══ MATERIAL TO PROCESS

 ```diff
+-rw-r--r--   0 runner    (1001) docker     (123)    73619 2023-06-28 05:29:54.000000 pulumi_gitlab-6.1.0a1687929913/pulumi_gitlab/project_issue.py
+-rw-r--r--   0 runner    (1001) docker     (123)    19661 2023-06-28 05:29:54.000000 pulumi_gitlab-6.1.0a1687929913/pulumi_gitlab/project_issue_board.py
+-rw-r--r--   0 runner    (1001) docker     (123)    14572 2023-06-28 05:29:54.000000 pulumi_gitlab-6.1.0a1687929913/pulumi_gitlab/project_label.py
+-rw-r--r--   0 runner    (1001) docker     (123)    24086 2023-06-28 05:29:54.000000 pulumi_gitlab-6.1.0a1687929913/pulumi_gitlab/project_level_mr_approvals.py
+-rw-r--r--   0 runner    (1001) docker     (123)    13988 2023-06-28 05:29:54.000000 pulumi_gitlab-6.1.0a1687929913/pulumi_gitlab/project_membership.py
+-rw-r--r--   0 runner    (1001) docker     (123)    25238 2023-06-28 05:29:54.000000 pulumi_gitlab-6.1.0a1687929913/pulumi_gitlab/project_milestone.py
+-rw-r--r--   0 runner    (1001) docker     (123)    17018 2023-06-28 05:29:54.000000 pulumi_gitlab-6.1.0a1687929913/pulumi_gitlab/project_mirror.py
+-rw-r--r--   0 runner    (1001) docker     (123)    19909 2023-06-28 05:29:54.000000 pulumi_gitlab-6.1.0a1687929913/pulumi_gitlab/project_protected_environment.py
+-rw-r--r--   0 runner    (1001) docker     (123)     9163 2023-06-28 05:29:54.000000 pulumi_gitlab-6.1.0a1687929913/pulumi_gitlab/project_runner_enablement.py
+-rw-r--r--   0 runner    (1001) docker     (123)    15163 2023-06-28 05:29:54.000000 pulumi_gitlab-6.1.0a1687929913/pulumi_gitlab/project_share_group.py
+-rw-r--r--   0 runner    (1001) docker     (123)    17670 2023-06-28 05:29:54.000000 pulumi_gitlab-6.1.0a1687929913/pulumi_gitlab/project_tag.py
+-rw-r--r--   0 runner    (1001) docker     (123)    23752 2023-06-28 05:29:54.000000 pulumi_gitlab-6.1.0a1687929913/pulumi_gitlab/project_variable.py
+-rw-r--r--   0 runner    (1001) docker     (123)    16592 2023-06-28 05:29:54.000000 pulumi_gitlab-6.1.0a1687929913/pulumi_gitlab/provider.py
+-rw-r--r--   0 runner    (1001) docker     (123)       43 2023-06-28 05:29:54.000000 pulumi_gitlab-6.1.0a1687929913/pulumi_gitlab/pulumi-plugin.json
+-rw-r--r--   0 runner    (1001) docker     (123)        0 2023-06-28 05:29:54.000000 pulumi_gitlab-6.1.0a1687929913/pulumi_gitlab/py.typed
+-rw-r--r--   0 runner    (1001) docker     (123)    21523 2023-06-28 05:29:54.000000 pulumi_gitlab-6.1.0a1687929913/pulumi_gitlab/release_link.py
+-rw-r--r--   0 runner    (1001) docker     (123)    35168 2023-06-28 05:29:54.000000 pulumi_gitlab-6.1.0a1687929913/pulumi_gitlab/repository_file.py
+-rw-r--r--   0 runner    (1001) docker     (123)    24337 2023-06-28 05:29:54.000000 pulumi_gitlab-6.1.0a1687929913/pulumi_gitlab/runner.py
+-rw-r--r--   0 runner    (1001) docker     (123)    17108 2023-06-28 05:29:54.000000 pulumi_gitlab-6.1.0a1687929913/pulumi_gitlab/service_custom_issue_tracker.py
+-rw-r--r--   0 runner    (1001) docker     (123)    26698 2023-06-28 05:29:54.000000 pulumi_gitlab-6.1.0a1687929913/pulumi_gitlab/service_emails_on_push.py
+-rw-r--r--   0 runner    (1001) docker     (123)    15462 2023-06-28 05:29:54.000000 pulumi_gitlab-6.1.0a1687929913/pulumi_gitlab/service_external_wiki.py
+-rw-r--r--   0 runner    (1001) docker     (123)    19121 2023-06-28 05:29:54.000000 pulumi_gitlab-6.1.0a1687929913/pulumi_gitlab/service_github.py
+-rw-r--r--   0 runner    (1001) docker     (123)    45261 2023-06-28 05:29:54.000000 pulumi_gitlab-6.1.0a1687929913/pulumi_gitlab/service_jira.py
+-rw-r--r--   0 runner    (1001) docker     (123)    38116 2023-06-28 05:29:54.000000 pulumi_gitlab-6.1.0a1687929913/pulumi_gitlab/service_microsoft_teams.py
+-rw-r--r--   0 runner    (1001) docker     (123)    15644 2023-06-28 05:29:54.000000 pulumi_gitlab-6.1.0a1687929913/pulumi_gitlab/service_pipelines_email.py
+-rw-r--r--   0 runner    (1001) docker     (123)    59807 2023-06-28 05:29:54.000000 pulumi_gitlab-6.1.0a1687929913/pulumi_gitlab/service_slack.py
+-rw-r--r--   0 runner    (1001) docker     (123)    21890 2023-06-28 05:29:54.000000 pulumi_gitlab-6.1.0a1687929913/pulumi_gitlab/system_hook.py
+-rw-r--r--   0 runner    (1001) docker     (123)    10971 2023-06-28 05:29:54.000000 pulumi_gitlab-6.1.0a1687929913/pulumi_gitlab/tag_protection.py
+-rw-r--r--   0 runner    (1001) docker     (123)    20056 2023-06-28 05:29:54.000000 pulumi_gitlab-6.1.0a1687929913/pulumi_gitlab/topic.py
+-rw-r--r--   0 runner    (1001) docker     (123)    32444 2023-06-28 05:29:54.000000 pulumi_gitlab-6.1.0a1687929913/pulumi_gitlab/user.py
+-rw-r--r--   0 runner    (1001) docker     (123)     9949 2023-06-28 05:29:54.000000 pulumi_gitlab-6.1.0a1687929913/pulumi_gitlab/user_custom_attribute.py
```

════

### PROMPT
Return every line of the data unchanged.

### SOLUTION FOR THIS EXERCISE
 ```diff
+-rw-r--r--   0 runner    (1001) docker     (123)    73619 2023-06-28 05:29:54.000000 pulumi_gitlab-6.1.0a1687929913/pulumi_gitlab/project_issue.py
+-rw-r--r--   0 runner    (1001) docker     (123)    19661 2023-06-28 05:29:54.000000 pulumi_gitlab-6.1.0a1687929913/pulumi_gitlab/project_issue_board.py
+-rw-r--r--   0 runner    (1001) docker     (123)    14572 2023-06-28 05:29:54.000000 pulumi_gitlab-6.1.0a1687929913/pulumi_gitlab/project_label.py
+-rw-r--r--   0 runner    (1001) docker     (123)    24086 2023-06-28 05:29:54.000000 pulumi_gitlab-6.1.0a1687929913/pulumi_gitlab/project_level_mr_approvals.py
+-rw-r--r--   0 runner    (1001) docker     (123)    13988 2023-06-28 05:29:54.000000 pulumi_gitlab-6.1.0a1687929913/pulumi_gitlab/project_membership.py
+-rw-r--r--   0 runner    (1001) docker     (123)    25238 2023-06-28 05:29:54.000000 pulumi_gitlab-6.1.0a1687929913/pulumi_gitlab/project_milestone.py
+-rw-r--r--   0 runner    (1001) docker     (123)    17018 2023-06-28 05:29:54.000000 pulumi_gitlab-6.1.0a1687929913/pulumi_gitlab/project_mirror.py
+-rw-r--r--   0 runner    (1001) docker     (123)    19909 2023-06-28 05:29:54.000000 pulumi_gitlab-6.1.0a1687929913/pulumi_gitlab/project_protected_environment.py
+-rw-r--r--   0 runner    (1001) docker     (123)     9163 2023-06-28 05:29:54.000000 pulumi_gitlab-6.1.0a1687929913/pulumi_gitlab/project_runner_enablement.py
+-rw-r--r--   0 runner    (1001) docker     (123)    15163 2023-06-28 05:29:54.000000 pulumi_gitlab-6.1.0a1687929913/pulumi_gitlab/project_share_group.py
+-rw-r--r--   0 runner    (1001) docker     (123)    17670 2023-06-28 05:29:54.000000 pulumi_gitlab-6.1.0a1687929913/pulumi_gitlab/project_tag.py
+-rw-r--r--   0 runner    (1001) docker     (123)    23752 2023-06-28 05:29:54.000000 pulumi_gitlab-6.1.0a1687929913/pulumi_gitlab/project_variable.py
+-rw-r--r--   0 runner    (1001) docker     (123)    16592 2023-06-28 05:29:54.000000 pulumi_gitlab-6.1.0a1687929913/pulumi_gitlab/provider.py
+-rw-r--r--   0 runner    (1001) docker     (123)       43 2023-06-28 05:29:54.000000 pulumi_gitlab-6.1.0a1687929913/pulumi_gitlab/pulumi-plugin.json
+-rw-r--r--   0 runner    (1001) docker     (123)        0 2023-06-28 05:29:54.000000 pulumi_gitlab-6.1.0a1687929913/pulumi_gitlab/py.typed
+-rw-r--r--   0 runner    (1001) docker     (123)    21523 2023-06-28 05:29:54.000000 pulumi_gitlab-6.1.0a1687929913/pulumi_gitlab/release_link.py
+-rw-r--r--   0 runner    (1001) docker     (123)    35168 2023-06-28 05:29:54.000000 pulumi_gitlab-6.1.0a1687929913/pulumi_gitlab/repository_file.py
+-rw-r--r--   0 runner    (1001) docker     (123)    24337 2023-06-28 05:29:54.000000 pulumi_gitlab-6.1.0a1687929913/pulumi_gitlab/runner.py
+-rw-r--r--   0 runner    (1001) docker     (123)    17108 2023-06-28 05:29:54.000000 pulumi_gitlab-6.1.0a1687929913/pulumi_gitlab/service_custom_issue_tracker.py
+-rw-r--r--   0 runner    (1001) docker     (123)    26698 2023-06-28 05:29:54.000000 pulumi_gitlab-6.1.0a1687929913/pulumi_gitlab/service_emails_on_push.py
+-rw-r--r--   0 runner    (1001) docker     (123)    15462 2023-06-28 05:29:54.000000 pulumi_gitlab-6.1.0a1687929913/pulumi_gitlab/service_external_wiki.py
+-rw-r--r--   0 runner    (1001) docker     (123)    19121 2023-06-28 05:29:54.000000 pulumi_gitlab-6.1.0a1687929913/pulumi_gitlab/service_github.py
+-rw-r--r--   0 runner    (1001) docker     (123)    45261 2023-06-28 05:29:54.000000 pulumi_gitlab-6.1.0a1687929913/pulumi_gitlab/service_jira.py
+-rw-r--r--   0 runner    (1001) docker     (123)    38116 2023-06-28 05:29:54.000000 pulumi_gitlab-6.1.0a1687929913/pulumi_gitlab/service_microsoft_teams.py
+-rw-r--r--   0 runner    (1001) docker     (123)    15644 2023-06-28 05:29:54.000000 pulumi_gitlab-6.1.0a1687929913/pulumi_gitlab/service_pipelines_email.py
+-rw-r--r--   0 runner    (1001) docker     (123)    59807 2023-06-28 05:29:54.000000 pulumi_gitlab-6.1.0a1687929913/pulumi_gitlab/service_slack.py
+-rw-r--r--   0 runner    (1001) docker     (123)    21890 2023-06-28 05:29:54.000000 pulumi_gitlab-6.1.0a1687929913/pulumi_gitlab/system_hook.py
+-rw-r--r--   0 runner    (1001) docker     (123)    10971 2023-06-28 05:29:54.000000 pulumi_gitlab-6.1.0a1687929913/pulumi_gitlab/tag_protection.py
+-rw-r--r--   0 runner    (1001) docker     (123)    20056 2023-06-28 05:29:54.000000 pulumi_gitlab-6.1.0a1687929913/pulumi_gitlab/topic.py
+-rw-r--r--   0 runner    (1001) docker     (123)    32444 2023-06-28 05:29:54.000000 pulumi_gitlab-6.1.0a1687929913/pulumi_gitlab/user.py
+-rw-r--r--   0 runner    (1001) docker     (123)     9949 2023-06-28 05:29:54.000000 pulumi_gitlab-6.1.0a1687929913/pulumi_gitlab/user_custom_attribute.py
```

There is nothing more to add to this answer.